The Second World War began on 1 September 1939, when German tanks, trucks and infantry crossed the Polish border, and the Luftwaffe began bombing Poland’s cities.
The Polish army fought bravely but could not withstand an attacker superior in numbers and technology. When the Red Army invaded from the east – as agreed in the pact Hitler had concluded with Stalin – the country’s fate was sealed. Poland was the first to fight the German aggressor. It would be the first to suffer the full murderous force of Nazi persecution. By the end of the Second World War, one in five of its people had perished.
The Polish campaign is the forgotten story of the Second World War. Despite prefacing many of that conflict’s later horrors – the wanton targeting of civilians, indiscriminate bombing and
ethnic cleansing – it is little understood, and most of what we think we know about it is Nazi propaganda, such as the myth of Polish cavalry charging German tanks with their lances.

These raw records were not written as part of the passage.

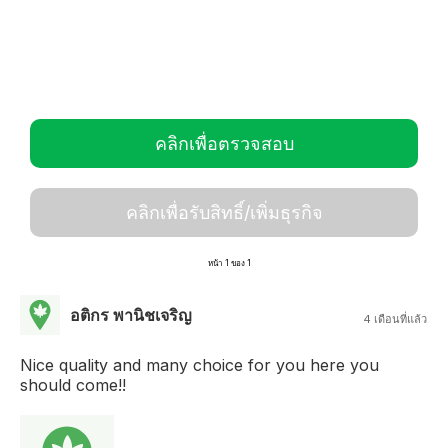
คลิกเพื่อตรวจสอบ
คลิกเพื่อรับสิทธิ์/เพิ่มธุรกิจ
หน้า 1 ของ 1
อติกร พานิชเจริญ
4 เดือนที่แล้ว
Nice quality and many choice for you here you
should come!!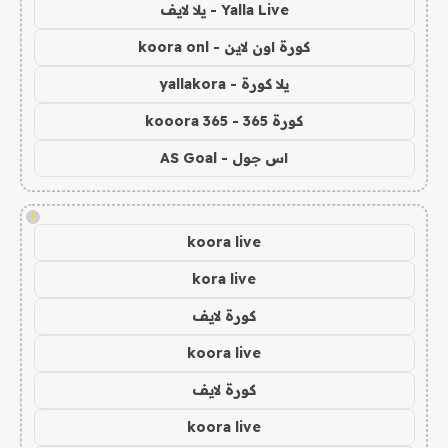
Yalla Live - يلا لايف
كورة اون لاين - koora onl
يلا كورة - yallakora
كورة 365 - kooora 365
اس جول - AS Goal
!
koora live
kora live
كورة لايف
koora live
كورة لايف
koora live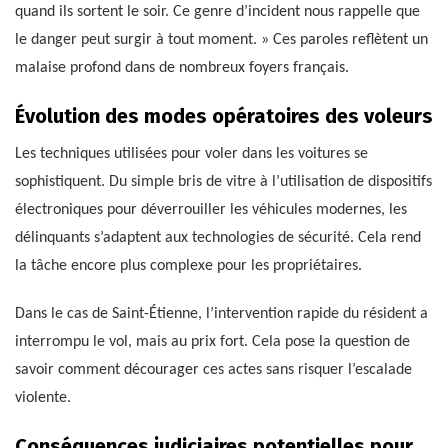
quand ils sortent le soir. Ce genre d’incident nous rappelle que
le danger peut surgir à tout moment. » Ces paroles reflètent un
malaise profond dans de nombreux foyers français.
Évolution des modes opératoires des voleurs
Les techniques utilisées pour voler dans les voitures se
sophistiquent. Du simple bris de vitre à l’utilisation de dispositifs
électroniques pour déverrouiller les véhicules modernes, les
délinquants s’adaptent aux technologies de sécurité. Cela rend
la tâche encore plus complexe pour les propriétaires.
Dans le cas de Saint-Étienne, l’intervention rapide du résident a
interrompu le vol, mais au prix fort. Cela pose la question de
savoir comment décourager ces actes sans risquer l’escalade
violente.
Conséquences judiciaires potentielles pour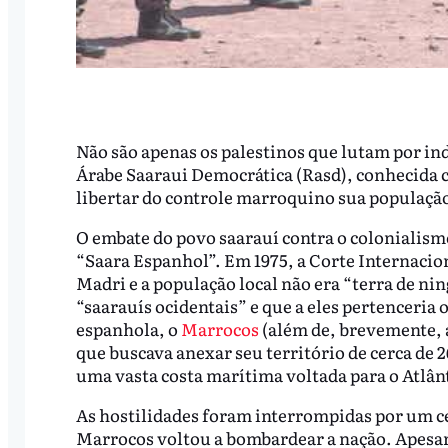
Não são apenas os palestinos que lutam por in
Árabe Saaraui Democrática (Rasd), conhecida c
libertar do controle marroquino sua população
O embate do povo saarauí contra o colonialis
“Saara Espanhol”. Em 1975, a Corte Internacion
Madri e a população local não era “terra de ni
“saarauís ocidentais” e que a eles pertenceria
espanhola, o
Marrocos
(além de, brevemente, a
que buscava anexar seu território de cerca de 2
uma vasta costa marítima voltada para o Atlân
As hostilidades foram interrompidas por um c
Marrocos voltou a bombardear a nação. Apesar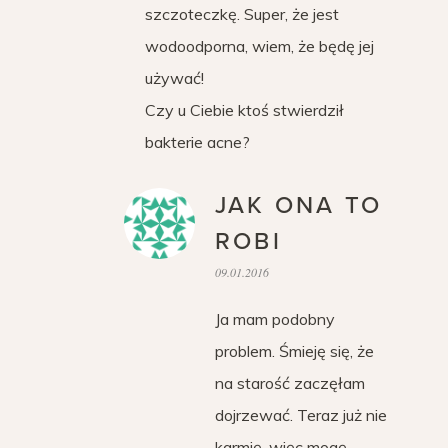
szczoteczkę. Super, że jest
wodoodporna, wiem, że będę jej
używać!
Czy u Ciebie ktoś stwierdził
bakterie acne?
JAK ONA TO
ROBI
09.01.2016
Ja mam podobny
problem. Śmieję się, że
na starość zaczęłam
dojrzewać. Teraz już nie
karmię, więc mogę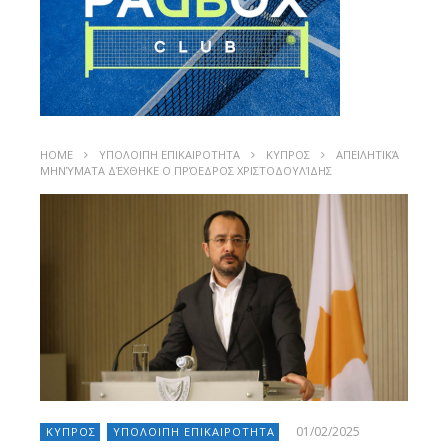
HOME
ΥΠΟΛΟΙΠΗ ΕΠΙΚΑΙΡΟΤΗΤΑ
ΚΥΠΡΟΣ
ΑΠΕΙΛΗΤΙΚΆ
ΜΗΝΎΜΑΤΑ ΔΈΧΘΗΚΕ Ο ΠΡΌΕΔΡΟΣ ΧΡΙΣΤΟΔΟΥΛΊΔΗΣ
01/02/2025
ΚΥΠΡΟΣ
ΥΠΟΛΟΙΠΗ ΕΠΙΚΑΙΡΟΤΗΤΑ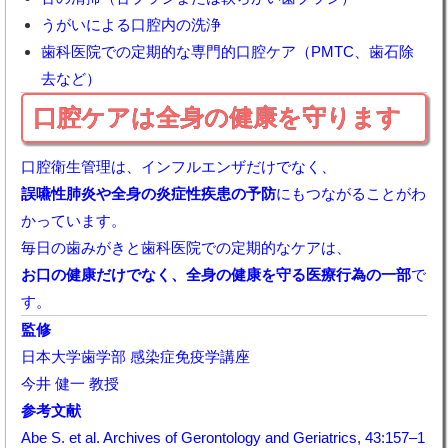
うがいによる口腔内の洗浄
歯科医院での定期的な専門的口腔ケア（PMTC、歯石除
去など）
口腔ケアは全身の健康を守ります
口腔衛生管理は、インフルエンザだけでなく、
誤嚥性肺炎や全身の炎症性疾患の予防
にもつながることがわ
かっています。
毎日の歯みがきと歯科医院での定期的なケアは、
お口の健康だけでなく、全身の健康を守る医療行為の一部
で
す。
監修
日本大学歯学部 感染症免疫学講座
今井 健一 教授
参考文献
Abe S. et al.
Archives of Gerontology and Geriatrics
, 43:157–1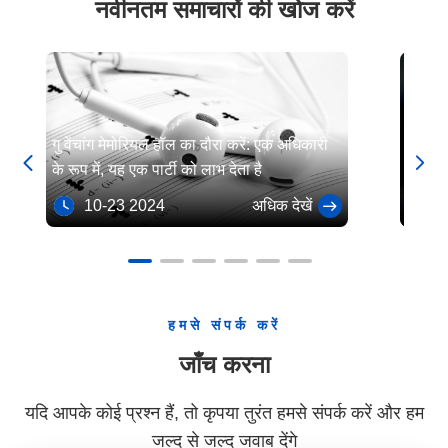
नवीनतम समाचारों की खोज करें
गु वेंचांग मेमोरियल हॉल का दौरा करें: एक अधिकारी
तियानशा


के रूप में, यह एक पार्टी को लाभ देता है
हुए - च
लिए शि
10-23 2024
अधिक देखें
10
हमसे संपर्क करें
जाँच करना
यदि आपके कोई प्रश्न हैं, तो कृपया तुरंत हमसे संपर्क करें और हम
जल्द से जल्द जवाब देंगे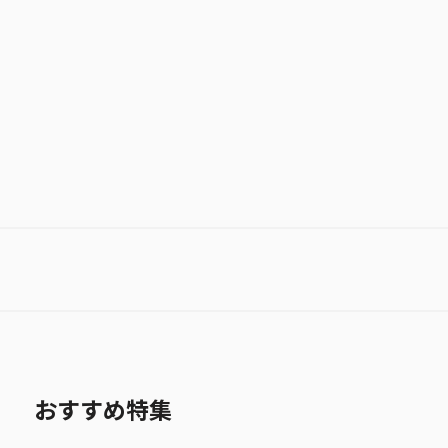
お気に入り作品に登録する
おすすめ特集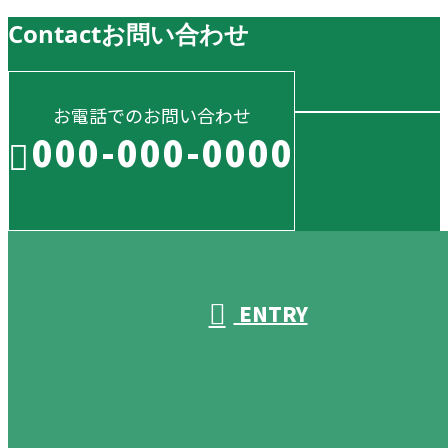
Contact
お問い合わせ
お電話でのお問い合わせ
000-000-0000
受付／10:00～18:00 (平日)
ENTRY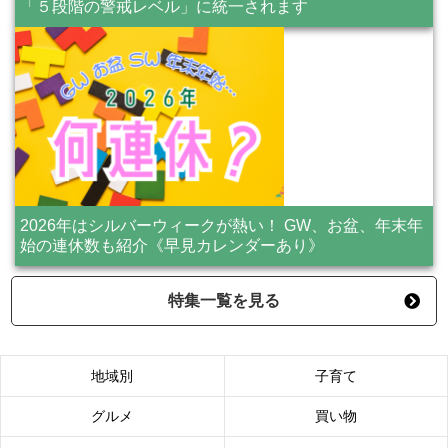
「５段階の警戒レベル」に統一されます
2026年はシルバーウィークが熱い！ GW、お盆、年末年
始の連休数も紹介《早見カレンダーあり》
特集一覧を見る
地域別
子育て
グルメ
買い物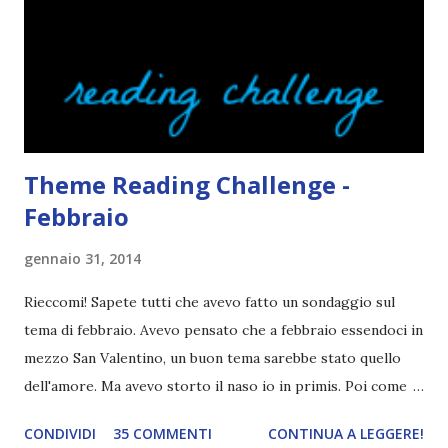
lingua da leggere è così lunga. Ah, e se la cover fa cagare di
solito tengo a snobbarlo . Ci sto lavorando su questo
problema. Non leggo sempre la trama o, meglio, lo faccio
solo in parte per godermi di più il lib...
Theme Reading Challenge -
Febbraio
gennaio 31, 2014
Rieccomi! Sapete tutti che avevo fatto un sondaggio sul
tema di febbraio. Avevo pensato che a febbraio essendoci in
mezzo San Valentino, un buon tema sarebbe stato quello
dell'amore. Ma avevo storto il naso io in primis. Poi come
tema era troppo vago. Così avevo deciso di rendere le cose
CONDIVIDI
35 COMMENTI
CONTINUA A LEGGERE!
più difficili e fare decidere a voi lettori tra storie d'amore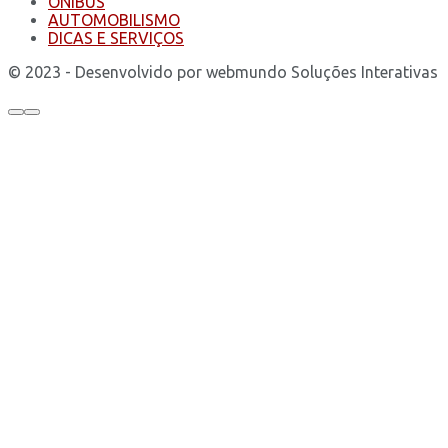
ÔNIBUS
AUTOMOBILISMO
DICAS E SERVIÇOS
© 2023 - Desenvolvido por webmundo Soluções Interativas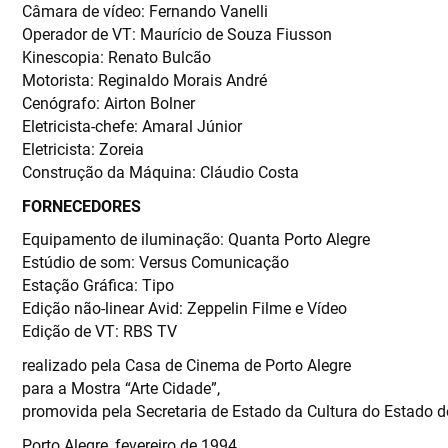
Câmara de vídeo: Fernando Vanelli
Operador de VT: Maurício de Souza Fiusson
Kinescopia: Renato Bulcão
Motorista: Reginaldo Morais André
Cenógrafo: Airton Bolner
Eletricista-chefe: Amaral Júnior
Eletricista: Zoreia
Construção da Máquina: Cláudio Costa
FORNECEDORES
Equipamento de iluminação: Quanta Porto Alegre
Estúdio de som: Versus Comunicação
Estação Gráfica: Tipo
Edição não-linear Avid: Zeppelin Filme e Vídeo
Edição de VT: RBS TV
realizado pela Casa de Cinema de Porto Alegre
para a Mostra “Arte Cidade”,
promovida pela Secretaria de Estado da Cultura do Estado d
Porto Alegre, fevereiro de 1994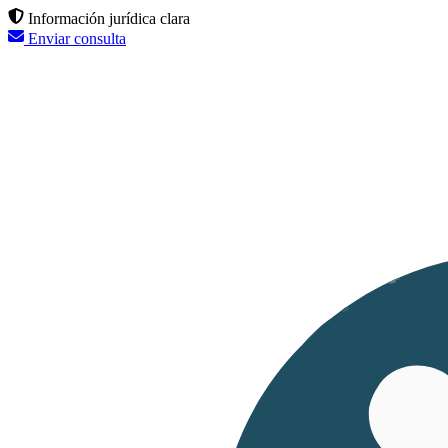
Información jurídica clara
Enviar consulta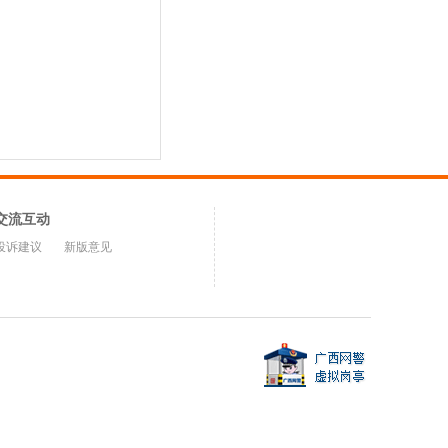
交流互动
投诉建议
新版意见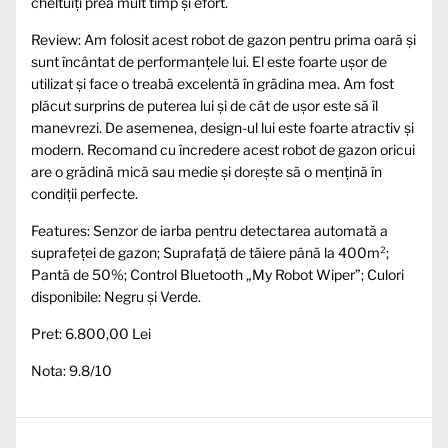
cheltuiți prea mult timp și efort.
Review: Am folosit acest robot de gazon pentru prima oară și
sunt încântat de performanțele lui. El este foarte ușor de
utilizat și face o treabă excelentă în grădina mea. Am fost
plăcut surprins de puterea lui și de cât de ușor este să îl
manevrezi. De asemenea, design-ul lui este foarte atractiv și
modern. Recomand cu încredere acest robot de gazon oricui
are o grădină mică sau medie și dorește să o mențină în
condiții perfecte.
Features: Senzor de iarba pentru detectarea automată a
suprafeței de gazon; Suprafață de tăiere până la 400m²;
Pantă de 50%; Control Bluetooth „My Robot Wiper”; Culori
disponibile: Negru și Verde.
Pret: 6.800,00 Lei
Nota: 9.8/10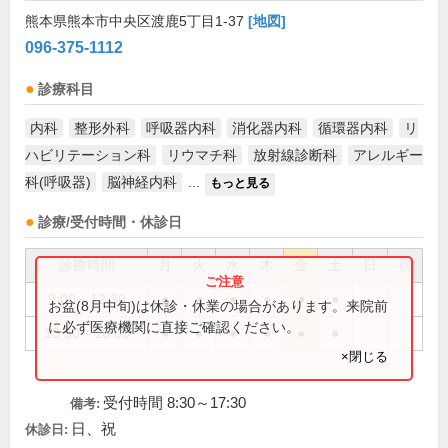
熊本県熊本市中央区渡鹿5丁目1-37
[地図]
096-375-1112
診療科目
内科
整形外科
呼吸器内科
消化器内科
循環器内科
リ
ハビリテーション科
リウマチ科
放射線診断科
アレルギー
科(呼吸器)
脳神経内科
...
もっと見る
診療/受付時間・休診日
診療時間
月
火
水
木
金
土
日
祝
9:00～12:30
●
●
●
●
●
●
お盆(8月中旬)は休診・休業の場合があります。来院前
に必ず医療機関に直接ご確認ください。
13:30～18:00
●
●
●
●
●
●
×閉じる
受付時間 8:30～17:30
備考:
日、祝
休診日: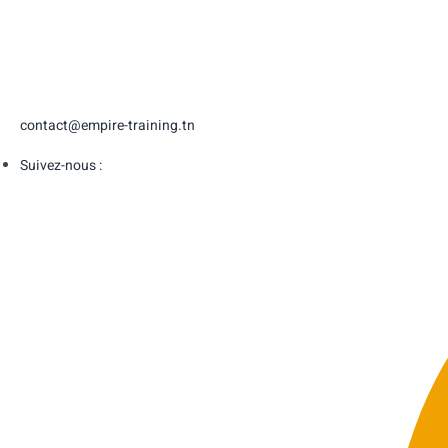
contact@empire-training.tn
Suivez-nous :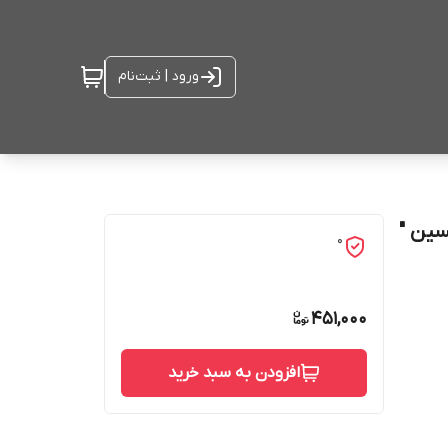
ورود | ثبت‌نام
ین "
0
451,000
افزودن به سبد خرید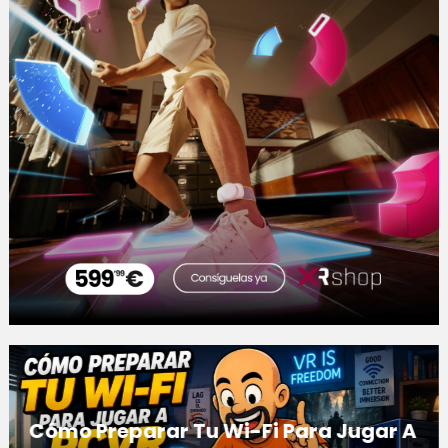
Cómo Preparar Tu Wi-Fi Para Jugar A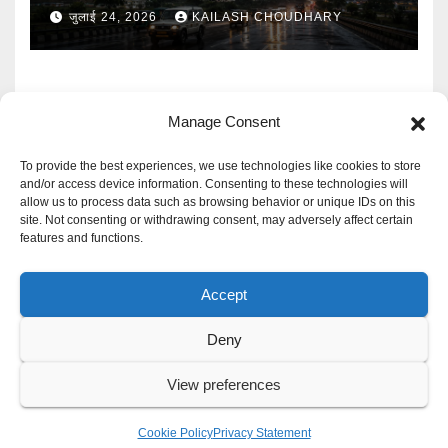
बारिश का Alert
जुलाई 24, 2026
KAILASH CHOUDHARY
Manage Consent
To provide the best experiences, we use technologies like cookies to store
and/or access device information. Consenting to these technologies will
allow us to process data such as browsing behavior or unique IDs on this
Mangal Media News
site. Not consenting or withdrawing consent, may adversely affect certain
features and functions.
हर खबर पर नजर
Accept
Deny
Proudly powered by WordPress
|
Theme: Newspaperex by
Themeansar
.
View preferences
Privacy Policy
Cookie Policy
Disclaimer
Contact Us
Cookie Policy
Privacy Statement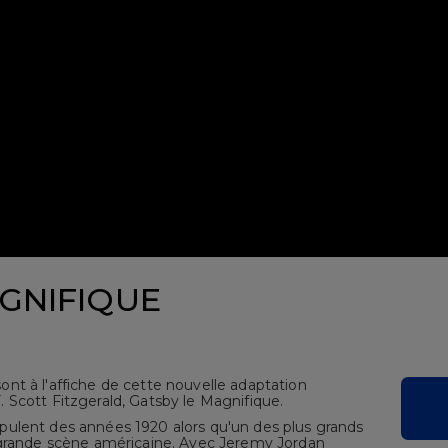
GNIFIQUE
nt à l'affiche de cette nouvelle adaptation
 Scott Fitzgerald, Gatsby le Magnifique.
ulent des années 1920 alors qu'un des plus grands
 grande scène américaine. Avec Jeremy Jordan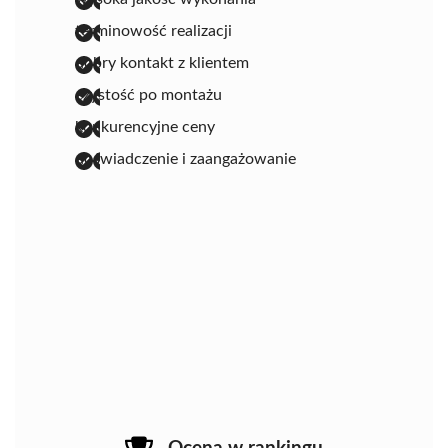
terminowość realizacji
dobry kontakt z klientem
czystość po montażu
konkurencyjne ceny
doświadczenie i zaangażowanie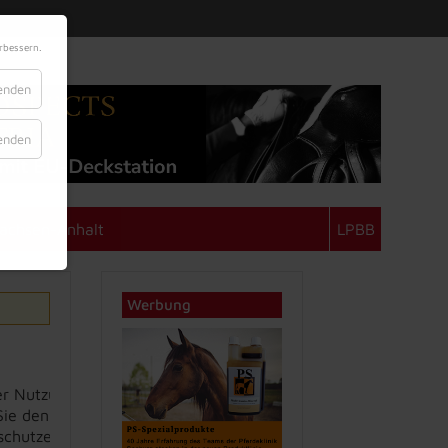
rbessern.
lenden
lenden
achsen-Anhalt
LPBB
Werbung
der Nutzung Daten an
Sie den Cookie
schutzerklärung.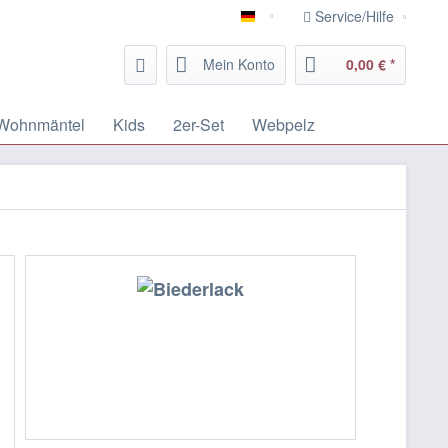
Service/Hilfe
Deutsch
Mein Konto
0,00 € *
Wohnmäntel
Kids
2er-Set
Webpelz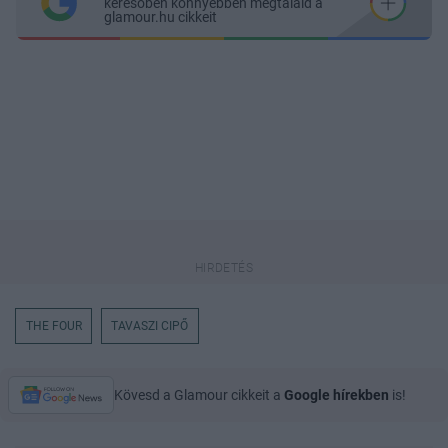
keresőben könnyebben megtaláld a
glamour.hu cikkeit
THE FOUR
TAVASZI CIPŐ
Kövesd a Glamour cikkeit a
Google hírekben
is!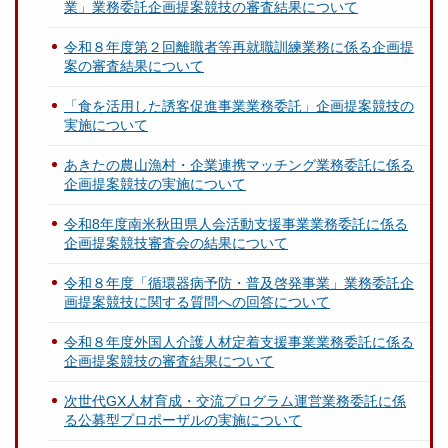
業」業務委託企画提案競技の審査結果について
令和８年度第２回離職者等再就職訓練業務に係る企画提
案の審査結果について
「食を活用した誘客促進事業業務委託」企画提案競技の
実施について
あきたの農山漁村・企業連携マッチング業務委託に係る
企画提案競技の実施について
令和8年度南米秋田県人会活動支援事業業務委託に係る
企画提案競技審査会の結果について
令和８年度「循環器病予防・普及啓発事業」業務委託企
画提案競技に関する質問への回答について
令和８年度外国人介護人材定着支援事業業務委託に係る
企画提案競技の審査結果について
次世代GX人材育成・交流プログラム運営業務委託に係
る公募型プロポーザルの実施について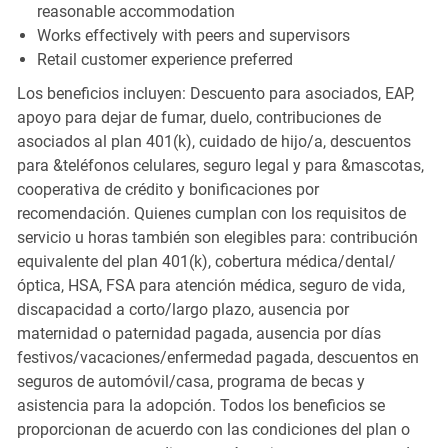
reasonable accommodation
Works effectively with peers and supervisors
Retail customer experience preferred
Los beneficios incluyen: Descuento para asociados, EAP,
apoyo para dejar de fumar, duelo, contribuciones de
asociados al plan 401(k), cuidado de hijo/a, descuentos
para &teléfonos celulares, seguro legal y para &mascotas,
cooperativa de crédito y bonificaciones por
recomendación. Quienes cumplan con los requisitos de
servicio u horas también son elegibles para: contribución
equivalente del plan 401(k), cobertura médica/dental/
óptica, HSA, FSA para atención médica, seguro de vida,
discapacidad a corto/largo plazo, ausencia por
maternidad o paternidad pagada, ausencia por días
festivos/vacaciones/enfermedad pagada, descuentos en
seguros de automóvil/casa, programa de becas y
asistencia para la adopción. Todos los beneficios se
proporcionan de acuerdo con las condiciones del plan o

In truth, Polish forces put up a spirited defence, in the expectation that they would be assisted by their British and French allies. That assistance never came.
First to Fight is the first history of the Polish war for almost half a century. Drawing on letters, memoirs and diaries by generals and politicians, soldiers and civilians from all sides, Roger Moorhouse’s dramatic account of the military events is entwined with a tragic human story of courage and suffering, and a dark tale of diplomatic betrayal.
Source: Polish Embassy in London Press Office
You can meet the author on September 3rd at the Ealing Library in London. More info here.
Roger Moorhouse is a historian and author specialising in modern German and Polish history. A fellow of the Royal Historical Society and a visiting professor at the College of Europe in Warsaw, he is the author of Killing Hitler: The Third Reich and the Plots against the Führer, Berlin at War: Life and Death in Hitler’s Capital, 1939-45 and The Devils’ Alliance: Hitler’s Pact with Stalin, 1939-41.